There seems to be this “vampire” craze on all the networks due to the premier of ”New Moon” the second part of the Twilight series. Every network has their version of sexy, pubescent blood suckers to appeal to the masses that the above mentioned phenomenon has created. I kept hearing in my subconscious sleep, “are you Team Edward or Team Jacob”? I woke up thinking, “yeah, I want to be on a team with vampires, or worse yet, vampire lovers?” I don’t know about you folks but I will take Dr. Frankenfurter, the sweet transvestite from the ROCKY HORROR PICTURE SHOW ANY DAY!
Just wait thirty some odd years from now and see if “Twilight” is still packing in those theatres at midnight, huh? No way! We will still be doing the TIME WARP in our wheelchairs, so there! I must say that my daughter, Becca is attending the premier of New Moon tonight at midnight and more power to her and her friends. I am all for her following the fun of a cult movie classic and I am glad she has gotten caught up in the craze. I will worry if she starts wearing fangs though……. THAT WOULD BE REALLY CREEPY BECCA! 

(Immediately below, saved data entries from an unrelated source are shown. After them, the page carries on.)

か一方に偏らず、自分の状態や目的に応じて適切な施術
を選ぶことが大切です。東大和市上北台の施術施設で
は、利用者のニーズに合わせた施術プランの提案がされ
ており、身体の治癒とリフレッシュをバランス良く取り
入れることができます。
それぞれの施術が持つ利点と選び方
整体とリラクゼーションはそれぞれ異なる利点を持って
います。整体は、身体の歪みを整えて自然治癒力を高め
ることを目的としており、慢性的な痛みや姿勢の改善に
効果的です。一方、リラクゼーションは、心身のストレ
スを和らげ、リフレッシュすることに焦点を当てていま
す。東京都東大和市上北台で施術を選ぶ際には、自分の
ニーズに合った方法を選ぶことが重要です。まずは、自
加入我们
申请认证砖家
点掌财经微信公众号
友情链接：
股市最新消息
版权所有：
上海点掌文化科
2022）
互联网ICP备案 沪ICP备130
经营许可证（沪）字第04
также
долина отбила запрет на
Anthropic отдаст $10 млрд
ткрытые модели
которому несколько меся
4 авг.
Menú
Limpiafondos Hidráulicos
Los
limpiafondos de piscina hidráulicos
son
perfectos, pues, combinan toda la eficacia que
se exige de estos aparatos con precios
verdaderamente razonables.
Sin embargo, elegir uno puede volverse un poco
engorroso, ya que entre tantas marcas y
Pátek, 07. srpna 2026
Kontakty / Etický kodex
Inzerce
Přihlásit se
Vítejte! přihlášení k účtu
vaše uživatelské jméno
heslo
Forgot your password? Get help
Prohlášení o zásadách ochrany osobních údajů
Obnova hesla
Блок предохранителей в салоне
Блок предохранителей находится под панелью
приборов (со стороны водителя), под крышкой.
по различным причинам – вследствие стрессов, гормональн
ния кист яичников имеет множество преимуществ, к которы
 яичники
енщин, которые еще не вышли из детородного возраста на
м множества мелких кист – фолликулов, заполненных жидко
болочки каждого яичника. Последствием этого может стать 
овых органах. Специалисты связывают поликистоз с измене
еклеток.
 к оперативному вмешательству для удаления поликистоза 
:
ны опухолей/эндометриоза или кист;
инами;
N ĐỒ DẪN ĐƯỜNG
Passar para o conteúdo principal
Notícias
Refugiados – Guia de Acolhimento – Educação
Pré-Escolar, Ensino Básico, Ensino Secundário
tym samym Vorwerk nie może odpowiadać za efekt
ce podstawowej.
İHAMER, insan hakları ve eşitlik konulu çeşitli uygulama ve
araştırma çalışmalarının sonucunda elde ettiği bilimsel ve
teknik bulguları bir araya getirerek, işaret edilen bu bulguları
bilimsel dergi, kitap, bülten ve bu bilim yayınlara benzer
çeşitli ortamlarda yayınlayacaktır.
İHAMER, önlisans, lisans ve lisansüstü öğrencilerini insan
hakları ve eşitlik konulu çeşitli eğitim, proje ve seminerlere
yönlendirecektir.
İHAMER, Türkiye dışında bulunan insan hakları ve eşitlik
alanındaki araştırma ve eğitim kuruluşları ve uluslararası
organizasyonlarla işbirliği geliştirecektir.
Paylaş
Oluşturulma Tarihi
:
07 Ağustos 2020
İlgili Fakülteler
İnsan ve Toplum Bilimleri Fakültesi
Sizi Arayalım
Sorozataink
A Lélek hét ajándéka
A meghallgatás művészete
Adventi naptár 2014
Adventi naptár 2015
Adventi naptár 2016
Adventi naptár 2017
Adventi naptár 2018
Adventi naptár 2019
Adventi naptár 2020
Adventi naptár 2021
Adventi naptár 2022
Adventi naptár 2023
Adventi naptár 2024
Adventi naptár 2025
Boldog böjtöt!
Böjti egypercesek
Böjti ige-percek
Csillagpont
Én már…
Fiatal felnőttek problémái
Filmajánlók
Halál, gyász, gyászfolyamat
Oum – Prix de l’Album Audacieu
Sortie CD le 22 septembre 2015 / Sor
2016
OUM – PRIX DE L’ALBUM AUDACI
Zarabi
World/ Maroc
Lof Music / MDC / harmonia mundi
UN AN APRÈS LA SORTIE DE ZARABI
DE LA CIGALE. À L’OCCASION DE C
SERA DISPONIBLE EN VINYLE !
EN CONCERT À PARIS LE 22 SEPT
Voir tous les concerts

Although I had all of this daytime entertainment on the tube to occupy my time, it is rather helpless laying there not able to get up and move when you know your bank account is overdrawn! (Thanks Lysa for covering me, what would we do without our girlfriends?) Poor Marvelous had to go to town for me and get medicine, ginger ale and soup; he was a very good nurse. He is rather fearful of contracting the bug and he is keeping me at arms length, literally. Oh well, at least that is temporary. When I talked with Lysa tonight, I thought I would share with her all of the news headline updates that I had obtained and when I got to the story about Sara Palin’s daughter’s ex posing in Playgirl, she told me, “Honey, that is oooold news.” Shucks, I thought I had a scoop there. Then I surprised her with Oprah’s latest guest (no, not Sara Palin) JENNA JAMISON! She hadn’t heard about that one! Oprah did a whole show on women and porn. It seems that a new Nielson poll for the internet shows that 1 out of 3 viewers of pornography on the internet are women. So even if I am not a porn viewer that means out of my 6 closest girlfriends, 2 of them are! Oprah’s advice to viewers is, “next time you are out with your girlfriends, bring it up by asking, “Girl, do you watch porn on the internet?” She said we would be amazed by the responses! I can’t wait til our next girls night out! This has given me something to look forward to when I get well. Well, that is all the NEWS for now. Hope you all stay healthy through the Holiday! (As I am closing out this post my inner monologue is saying, “Dr. Frankenfurter is freakishly sexy.” Oh no, is that considered porn ya think? I just might fall into that new statistic!)
Posted by Irene


Irene, when you get well ( DO NOT COME NEAR ME UNTIL THEN).. would you come to my house and make me a waffle with your waffle iron??? We could actually have our girlfriends over for brunch and pop the big question!!! Oh, yeah don’t forget the pecans and maple syrup.